Side effects: Side effects of radiation therapy may occur immediately or happen years down the road. Short-term side effects may include fatigue, nausea, and diarrhea. Some men will also experience redness, blistering, and peeling at the delivery site, although this is relatively uncommon.

More concerning are the long-term side effects, including damage to nearby organs or blood vessels that may only manifest later in life. Radiation may also trigger the development of new cancers, including leukemia and cancers of bladder, stomach, pancreas, or kidneys. Fortunately, the risk of this is far less than it used to be given that treatment is more targeted and delivered at lower dosages.

Treatment Risks

Testicular cancer and its treatment may affect hormone levels and your ability to father children. It is important to discuss these possibilities with your doctor before treatment so that you are better appraised of what lies ahead and what your future options may be.

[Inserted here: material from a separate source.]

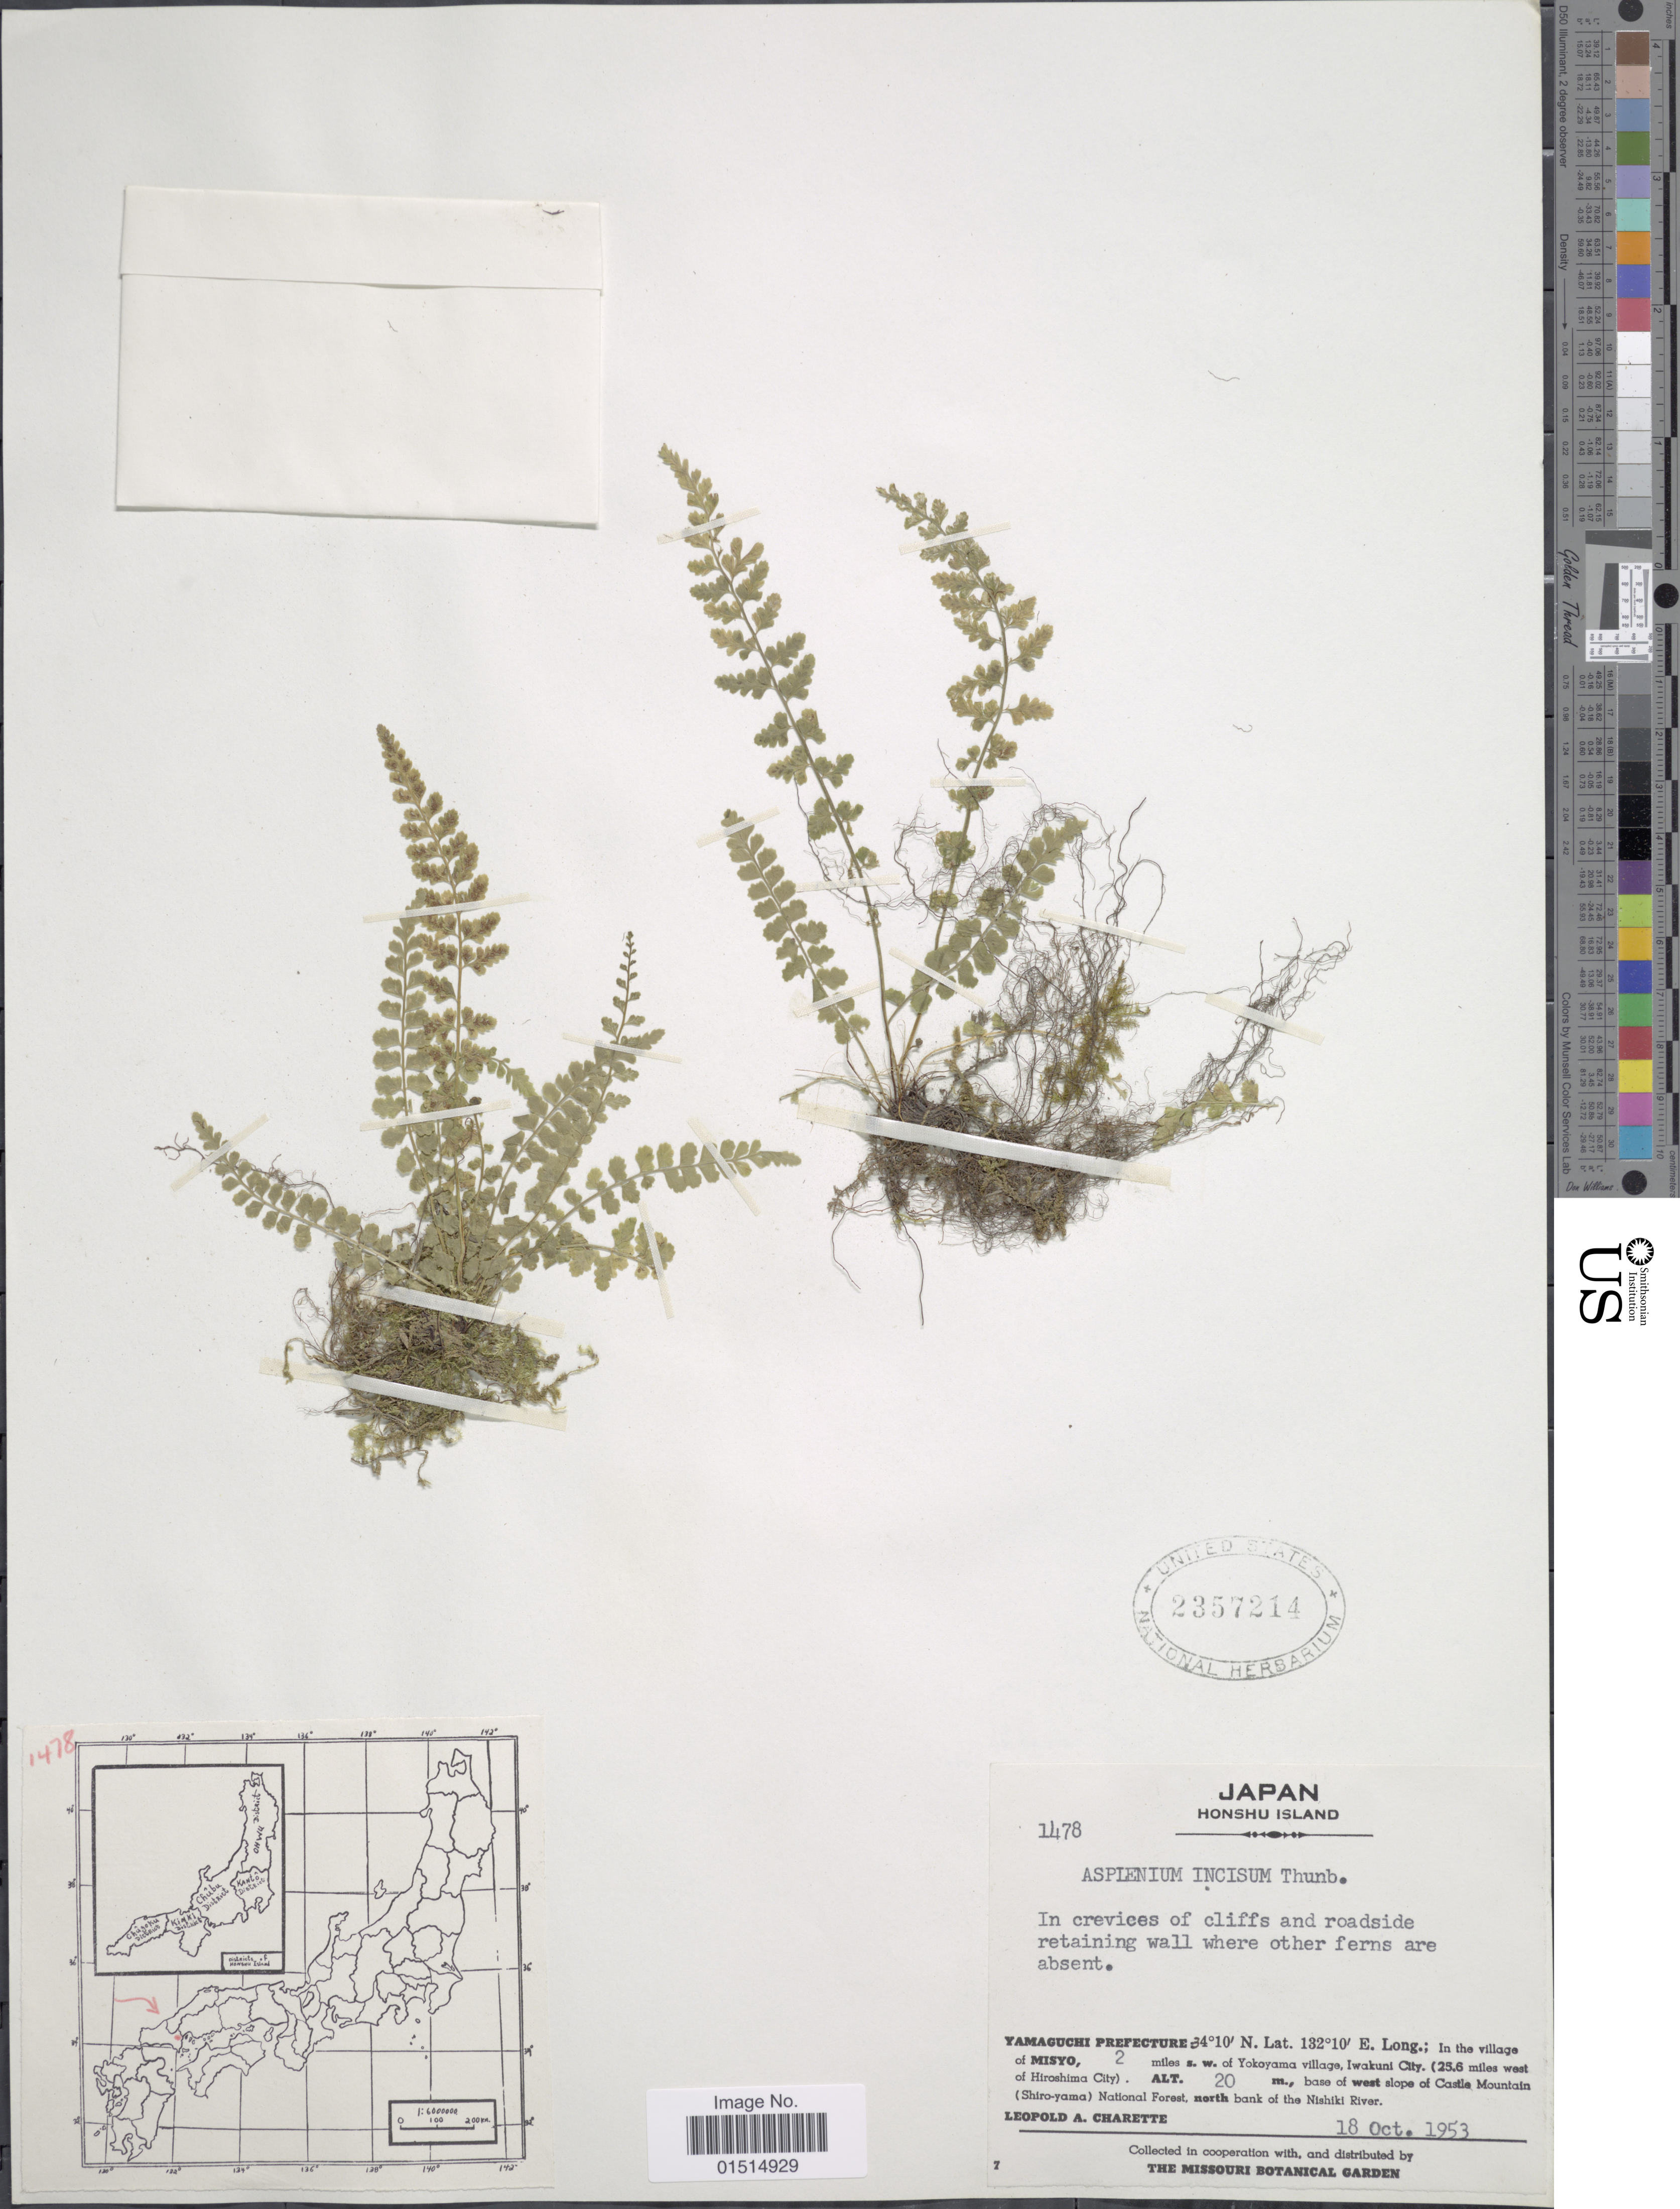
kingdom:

While a single testicle can usually make enough testosterone to keep you healthy, a bilateral orchiectomy (the removal of both testicles) would require you to be placed on some form of permanent testosterone replacement therapy. This may involve a testosterone gel, a transdermal patch, or a monthly testosterone injection at your doctor’s office.

In terms of treatment side effects, it is not uncommon for chemotherapy to cause temporary infertility. The risk tends to increase in tandem with the drug dosage. For many men, fertility will return within a few months. For some, it may take up to two years, while others may not recover at all. There is no way in advance to know who will or will not be affected.

With regards to radiation, the risk of infertility has decreased in recent years due to lower radiation dosages, greater safeguards, and more targeted external beam technologies. If affected, fertility will usually be restored within two to three years.

If you have every intention to have a baby one day, you may want to consider sperm banking prior to your treatment. This preserves your fertility options and allows you to pursue in vitro fertilization (IVF) should you, for any reason, be unable to conceive.